Transverse sections through the root and P. aegyptiaca attachment in compatible and incompatible interactions at 16 and 23 DAI. (A, E) Light micrograph of a cross-section in a healthy broomrape on K1076 (16 and 23 DAI). (I) Detail of (E). (B, F, J) The same as (A, E, I) under fluorescence microscopy (450–490 nm). (C, G) Light micrograph of a cross-section in a slightly discolored and severely browned tubercle on KR1326 (16 and 23 DAI). (K) Detail of (G). (D, H, L) The same as (C, G, K) under fluorescence microscopy (450–490 nm). p, parasite (P. aegyptiaca); px, parasite xylem; hx, host xylem; he, host endodermis; hc, host root cortex; en, endophyte. The red arrow indicates the young stem meristem of the broomrape; the white arrow indicates the secondary root meristem; the white triangle indicates autofluorescence of the host xylem; the red triangle indicates autofluorescence of the xylem of the broomrape; the black triangle indicates the accumulation of secondary metabolites in the host cell wall; the red box indicates parasite xylem, and a white border indicates parenchyma cells of the parasite.
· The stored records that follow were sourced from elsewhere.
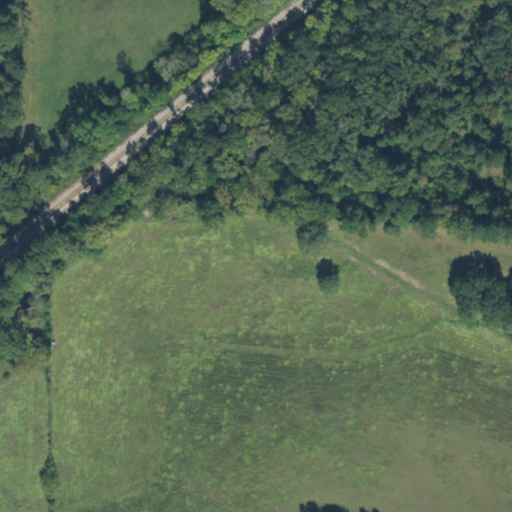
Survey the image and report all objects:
railway: (150, 125)
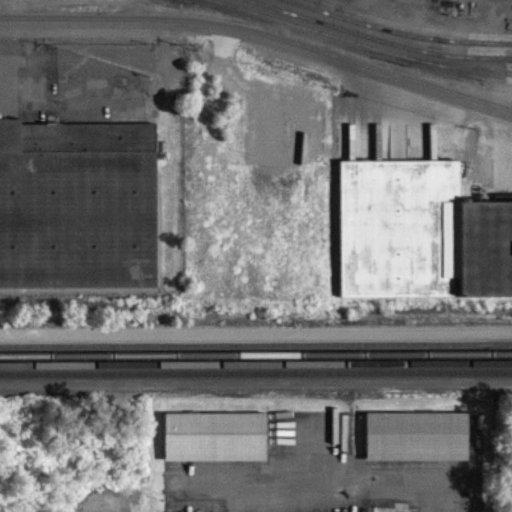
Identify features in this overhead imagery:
railway: (260, 16)
road: (261, 36)
railway: (385, 38)
railway: (364, 44)
railway: (348, 48)
building: (77, 203)
building: (78, 214)
building: (418, 231)
building: (420, 241)
railway: (485, 300)
railway: (256, 343)
railway: (468, 348)
railway: (256, 352)
railway: (256, 362)
railway: (256, 371)
building: (216, 445)
building: (418, 445)
road: (335, 483)
road: (463, 493)
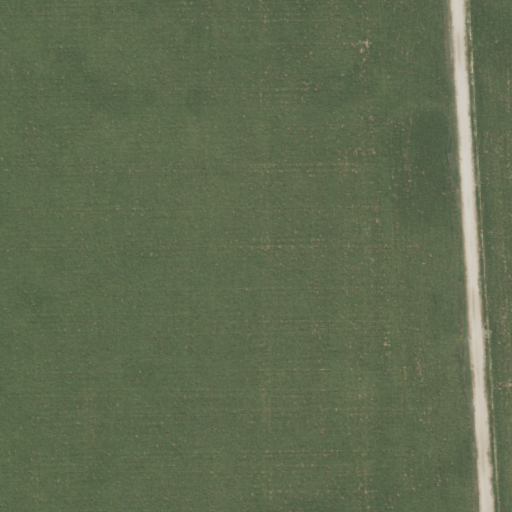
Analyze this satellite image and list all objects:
road: (487, 256)
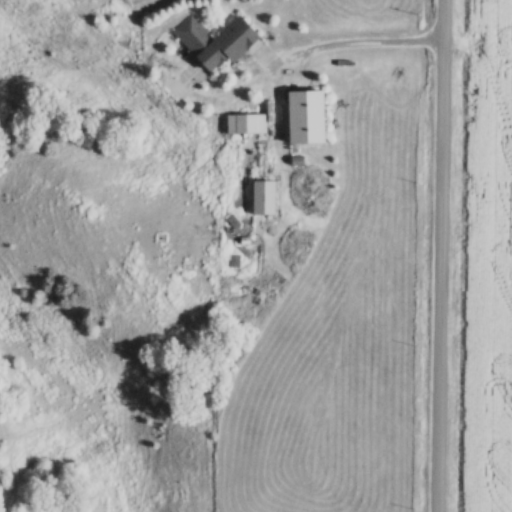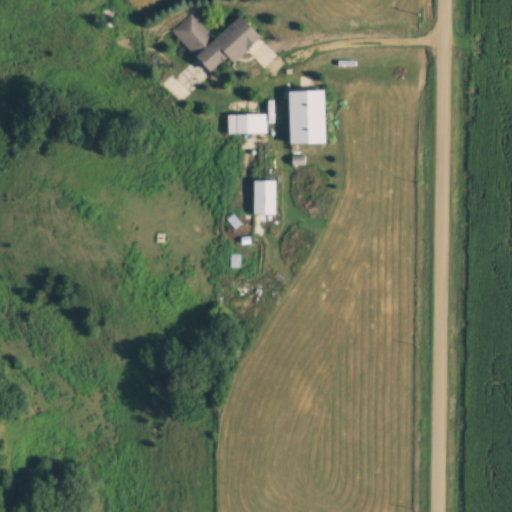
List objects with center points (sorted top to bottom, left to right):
building: (225, 43)
building: (310, 116)
building: (247, 123)
building: (266, 197)
road: (443, 256)
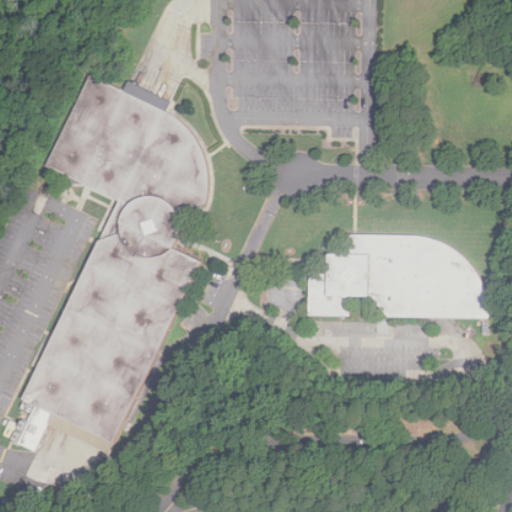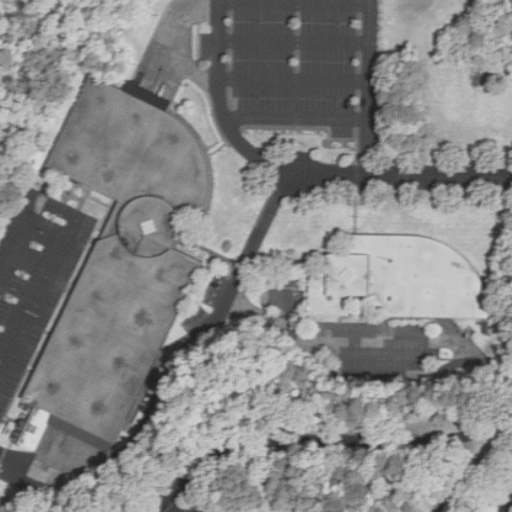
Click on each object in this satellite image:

Bars = 200 μm.

Figure 9

Cross-sections of incompatible and compatible interactions of P. aegyptiaca on KR1326 and K1076 stained with aniline blue at 16 DAI. Callose deposition shows as a blue-white fluorescence (arrows). (A, B, E, F) Light micrographs of fresh hand-cut sections of noninfected (A, B) and infected (E, F) with broomrape roots of KR1326. (C, D, G, H) The same as (A, B, E, F) observed under fluorescence (340–380 nm). (H) Magnification of the square box in (G). (I, J, M, N) Light micrograph of a fresh hand-cut section of a noninfected (I, J) and infected (M, N) with broomrape roots of K1076. (K, L, O, P) The same as (I, J, M, N) observed under fluorescence (340–380 nm). (P) Magnification of the square box in O. Bars = 100 μm. h, host; p, parasite (P. aegyptiaca); hx, host xylem; en, endophyte.